▶ **EXCERPT**
::::

Recommendations and practice points relate to comprehensive care needs, glycemic monitoring, lifestyle interventions

WEDNESDAY, Nov. 18, 2020 (HealthDay News) — In a synopsis of the 2020 Kidney Disease: Improving Global Outcomes (KDIGO) clinical practice guideline, published online Nov. 10 in the Annals of Internal Medicine, recommendations and practice points are presented for clinicians caring for patients with diabetes and chronic kidney disease (CKD).

Sankar D. Navaneethan, M.D., from the Baylor College of Medicine in Houston, and colleagues provide a summary of the KDIGO guidelines for diabetes management in CKD.

The guidelines include 12 recommendations and 48 practice points for clinicians, and relate to comprehensive care needs, glycemic monitoring and targets, lifestyle interventions, antihyperglycemic therapies, and education and integrated care approaches. For patients with diabetes, hypertension, and albuminuria, treatment with an angiotensin-converting enzyme inhibitor or an angiotensin II receptor blocker should be initiated. Patients with diabetes and CKD who use tobacco products should be advised to quit. Hemoglobin A1c should be used to monitor glycemic control, and individualized targets are recommended, ranging from <6.5 to <8.0 percent in patients not treated with dialysis. A protein intake of 0.8 g protein/kg weight/day should be maintained for those with diabetes and CKD not treated with dialysis; sodium intake should be <2 g sodium/day. Moderate-intensity physical activity is recommended for a cumulative duration of at least 150 minutes per week or to a level compatible with cardiovascular and physical tolerance.

“We are optimistic that this new guideline will help improve the delivery of evidence-based, high-quality care by a multidisciplinary team to those with diabetes and CKD around the globe,” the authors write.

Several authors disclosed financial ties to the pharmaceutical industry.

::::

▶ **STUDY MATERIAL**
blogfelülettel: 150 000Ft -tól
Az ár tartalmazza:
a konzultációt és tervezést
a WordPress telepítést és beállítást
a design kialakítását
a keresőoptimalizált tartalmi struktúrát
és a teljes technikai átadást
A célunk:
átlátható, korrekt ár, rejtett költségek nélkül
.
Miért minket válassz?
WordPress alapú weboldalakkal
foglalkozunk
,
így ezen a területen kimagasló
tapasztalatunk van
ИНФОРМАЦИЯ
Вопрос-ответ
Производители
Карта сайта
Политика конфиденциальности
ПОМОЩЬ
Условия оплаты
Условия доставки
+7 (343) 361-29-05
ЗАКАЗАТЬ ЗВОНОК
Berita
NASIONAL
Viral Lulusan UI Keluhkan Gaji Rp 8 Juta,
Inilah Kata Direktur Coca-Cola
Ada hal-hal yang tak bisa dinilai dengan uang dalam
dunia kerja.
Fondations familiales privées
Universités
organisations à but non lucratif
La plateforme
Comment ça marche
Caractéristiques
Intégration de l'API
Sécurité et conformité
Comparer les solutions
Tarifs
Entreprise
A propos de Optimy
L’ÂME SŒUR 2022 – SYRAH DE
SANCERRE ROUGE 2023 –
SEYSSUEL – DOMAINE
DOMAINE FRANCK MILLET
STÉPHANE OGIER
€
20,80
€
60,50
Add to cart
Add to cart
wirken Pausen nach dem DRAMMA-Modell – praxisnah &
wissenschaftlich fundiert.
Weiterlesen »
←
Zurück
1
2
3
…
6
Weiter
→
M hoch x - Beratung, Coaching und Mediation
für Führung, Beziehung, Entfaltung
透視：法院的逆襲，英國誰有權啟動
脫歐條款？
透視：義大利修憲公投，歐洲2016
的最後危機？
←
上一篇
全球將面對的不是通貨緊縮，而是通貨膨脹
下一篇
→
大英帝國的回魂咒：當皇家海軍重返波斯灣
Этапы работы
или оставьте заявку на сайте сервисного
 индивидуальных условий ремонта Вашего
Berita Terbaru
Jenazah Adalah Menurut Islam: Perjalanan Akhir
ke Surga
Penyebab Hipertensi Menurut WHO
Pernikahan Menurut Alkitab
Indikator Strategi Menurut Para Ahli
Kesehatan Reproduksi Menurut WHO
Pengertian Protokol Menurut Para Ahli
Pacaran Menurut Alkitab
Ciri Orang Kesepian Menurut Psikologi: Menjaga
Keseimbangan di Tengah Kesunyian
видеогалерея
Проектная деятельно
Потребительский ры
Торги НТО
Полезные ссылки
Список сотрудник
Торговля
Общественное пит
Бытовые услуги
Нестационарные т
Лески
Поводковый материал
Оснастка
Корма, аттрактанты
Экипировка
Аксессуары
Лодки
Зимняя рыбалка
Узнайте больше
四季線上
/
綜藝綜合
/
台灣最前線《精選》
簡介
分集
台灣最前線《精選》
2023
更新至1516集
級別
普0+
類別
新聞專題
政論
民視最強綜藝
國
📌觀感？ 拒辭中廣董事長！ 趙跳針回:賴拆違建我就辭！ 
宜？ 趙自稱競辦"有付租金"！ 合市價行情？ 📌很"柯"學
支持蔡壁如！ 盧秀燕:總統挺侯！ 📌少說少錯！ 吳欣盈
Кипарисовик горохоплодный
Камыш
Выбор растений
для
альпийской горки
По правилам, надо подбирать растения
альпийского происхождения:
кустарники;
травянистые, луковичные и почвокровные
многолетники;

::::

▶ **TASK LIST**
A. List the areas that the guidelines relate to, as given in the KDIGO summary.
B. According to the KDIGO summary, how many practice points do the guidelines include for clinicians?
C. Copy the KDIGO summary word for word, from "WEDNESDAY, Nov. 18, 2020" to "management in CKD.", inclusive.
The listing has nothing to do with the work here.

▶ **RESPONSES BY ITEM NUMBER**
A.
comprehensive care needs
glycemic monitoring and targets
lifestyle interventions
antihyperglycemic therapies
education and integrated care approaches

B. 48 practice points.

C.
WEDNESDAY, Nov. 18, 2020 (HealthDay News) — In a synopsis of the 2020 Kidney Disease: Improving Global Outcomes (KDIGO) clinical practice guideline, published online Nov. 10 in the Annals of Internal Medicine, recommendations and practice points are presented for clinicians caring for patients with diabetes and chronic kidney disease (CKD).

Sankar D. Navaneethan, M.D., from the Baylor College of Medicine in Houston, and colleagues provide a summary of the KDIGO guidelines for diabetes management in CKD.